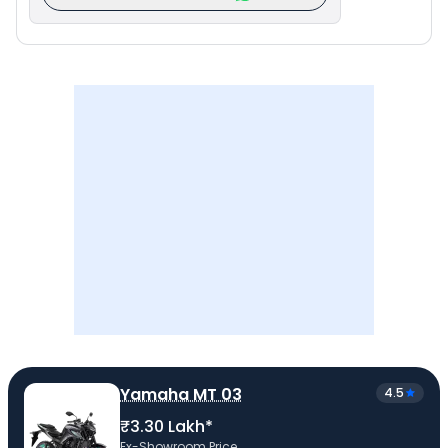
Yamaha MT 03
4.5
₹3.30 Lakh*
Ex-Showroom Price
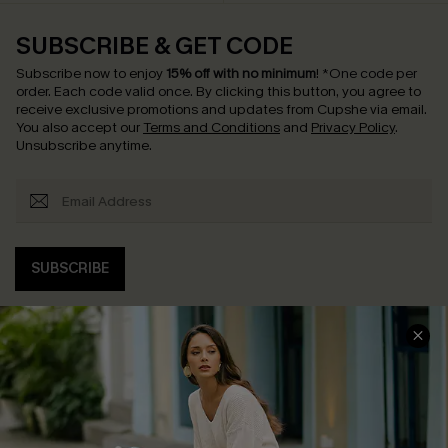
SUBSCRIBE & GET CODE
Subscribe now to enjoy
15% off with no minimum
!
*One code per
order. Each code valid once.
By clicking this button, you agree to
receive exclusive promotions and updates from Cupshe via email.
You also accept our
Terms and Conditions
and
Privacy Policy
.
Unsubscribe anytime.
SUBSCRIBE
COMPANY INFO
SERVICE CENTER
About Us
Contact Us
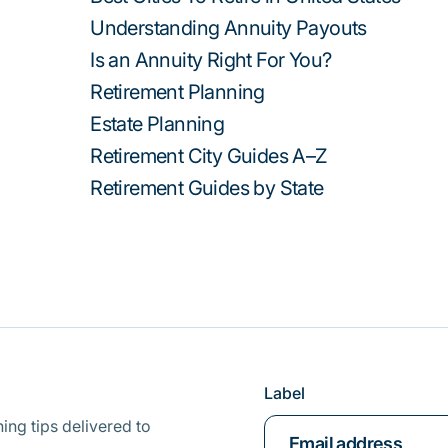
Understanding Annuity Payouts
Is an Annuity Right For You?
Retirement Planning
Estate Planning
Retirement City Guides A–Z
Retirement Guides by State
Label
ing tips delivered to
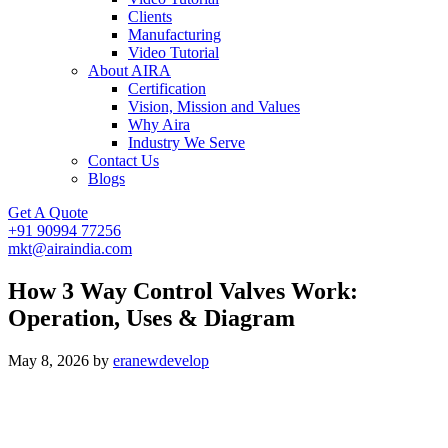
Clients
Manufacturing
Video Tutorial
About AIRA
Certification
Vision, Mission and Values
Why Aira
Industry We Serve
Contact Us
Blogs
Get A Quote
+91 90994 77256
mkt@airaindia.com
How 3 Way Control Valves Work:
Operation, Uses & Diagram
May 8, 2026
by
eranewdevelop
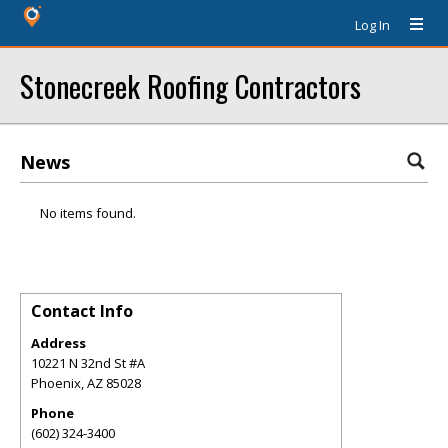
Log In
Stonecreek Roofing Contractors
News
No items found.
Contact Info
Address
10221 N 32nd St #A
Phoenix
,
AZ
85028
Phone
(602) 324-3400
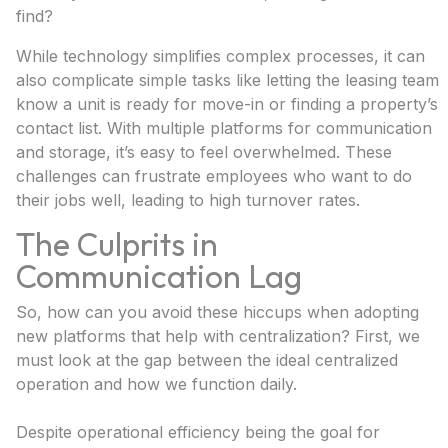
find?
While technology simplifies complex processes, it can
also complicate simple tasks like letting the leasing team
know a unit is ready for move-in or finding a property’s
contact list. With multiple platforms for communication
and storage, it’s easy to feel overwhelmed. These
challenges can frustrate employees who want to do
their jobs well, leading to high turnover rates.
The Culprits in
Communication Lag
So, how can you avoid these hiccups when adopting
new platforms that help with centralization? First, we
must look at the gap between the ideal centralized
operation and how we function daily.
Despite operational efficiency being the goal for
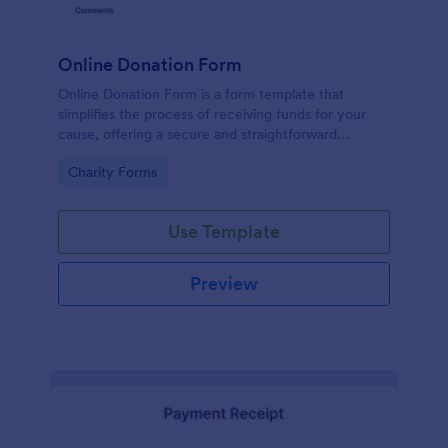
Online Donation Form
Online Donation Form is a form template that
simplifies the process of receiving funds for your
cause, offering a secure and straightforward
platform for donors to contribute using Jotform's
Go to Category:
Charity Forms
streamlined interface.
Use Template
Preview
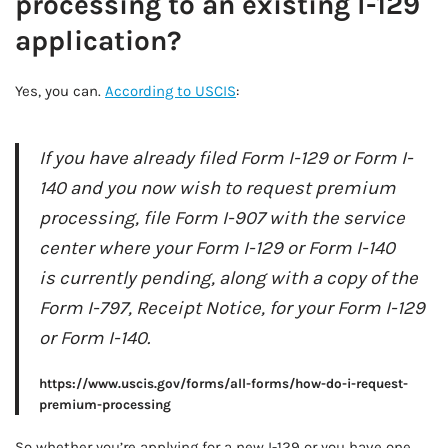
processing to an existing I-129
application?
Yes, you can.
According to USCIS
:
If you have already filed Form I-129 or Form I-
140 and you now wish to request premium
processing, file Form I-907 with the service
center where your Form I-129 or Form I-140
is currently pending, along with a copy of the
Form I-797, Receipt Notice, for your Form I-129
or Form I-140.
https://www.uscis.gov/forms/all-forms/how-do-i-request-
premium-processing
So whether you’re applying for a new I-129 or you have one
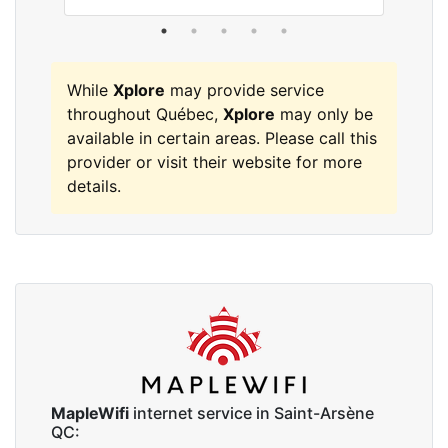
While
Xplore
may provide service
throughout Québec,
Xplore
may only be
available in certain areas. Please call this
provider or visit their website for more
details.
MapleWifi
internet service in Saint-Arsène
QC:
----
* Task *
Could you write out the records exactly while omitting every picture?

* Exercise solution *
Yamaha MT 03
4.5
₹3.30 Lakh*
Ex-Showroom Price
SUBSCRIBE & GET CODE
Subscribe now to enjoy
15% off with no minimum
!
*One code per
order. Each code valid once.
By clicking this button, you agree to
receive exclusive promotions and updates from Cupshe via email.
You also accept our
Terms and Conditions
and
Privacy Policy
.
Unsubscribe anytime.
SUBSCRIBE
COMPANY INFO
SERVICE CENTER
About Us
Contact Us
Understanding Annuity Payouts
Is an Annuity Right For You?
Retirement Planning
Estate Planning
Retirement City Guides A–Z
Retirement Guides by State
Label
ing tips delivered to
Clients
Manufacturing
Video Tutorial
About AIRA
Certification
Vision, Mission and Values
Why Aira
Industry We Serve
Contact Us
Blogs
Get A Quote
+91 90994 77256
mkt@airaindia.com
How 3 Way Control Valves Work:
Operation, Uses & Diagram
May 8, 2026
by
eranewdevelop
Log In
Stonecreek Roofing Contractors
News
No items found.
Contact Info
Address
10221 N 32nd St #A
Phoenix
,
AZ
85028
Phone
(602) 324-3400
find?
While technology simplifies complex processes, it can
also complicate simple tasks like letting the leasing team
know a unit is ready for move-in or finding a property’s
contact list. With multiple platforms for communication
and storage, it’s easy to feel overwhelmed. These
challenges can frustrate employees who want to do
their jobs well, leading to high turnover rates.
The Culprits in
Communication Lag
So, how can you avoid these hiccups when adopting
new platforms that help with centralization? First, we
must look at the gap between the ideal centralized
operation and how we function daily.
Despite operational efficiency being the goal for
Online Donation Form
Online Donation Form is a form template that
simplifies the process of receiving funds for your
cause, offering a secure and straightforward
platform for donors to contribute using Jotform's
Go to Category:
Charity Forms
streamlined interface.
Use Template
Preview
processing to an existing I-129
application?
Yes, you can.
According to USCIS
:
If you have already filed Form I-129 or Form I-
140 and you now wish to request premium
processing, file Form I-907 with the service
center where your Form I-129 or Form I-140
is currently pending, along with a copy of the
Form I-797, Receipt Notice, for your Form I-129
or Form I-140.
https://www.uscis.gov/forms/all-forms/how-do-i-request-
premium-processing
So whether you’re applying for a new I-129 or you have one
While
Xplore
may provide service
throughout Québec,
Xplore
may only be
available in certain areas. Please call this
provider or visit their website for more
details.
MapleWifi
internet service in Saint-Arsène
QC:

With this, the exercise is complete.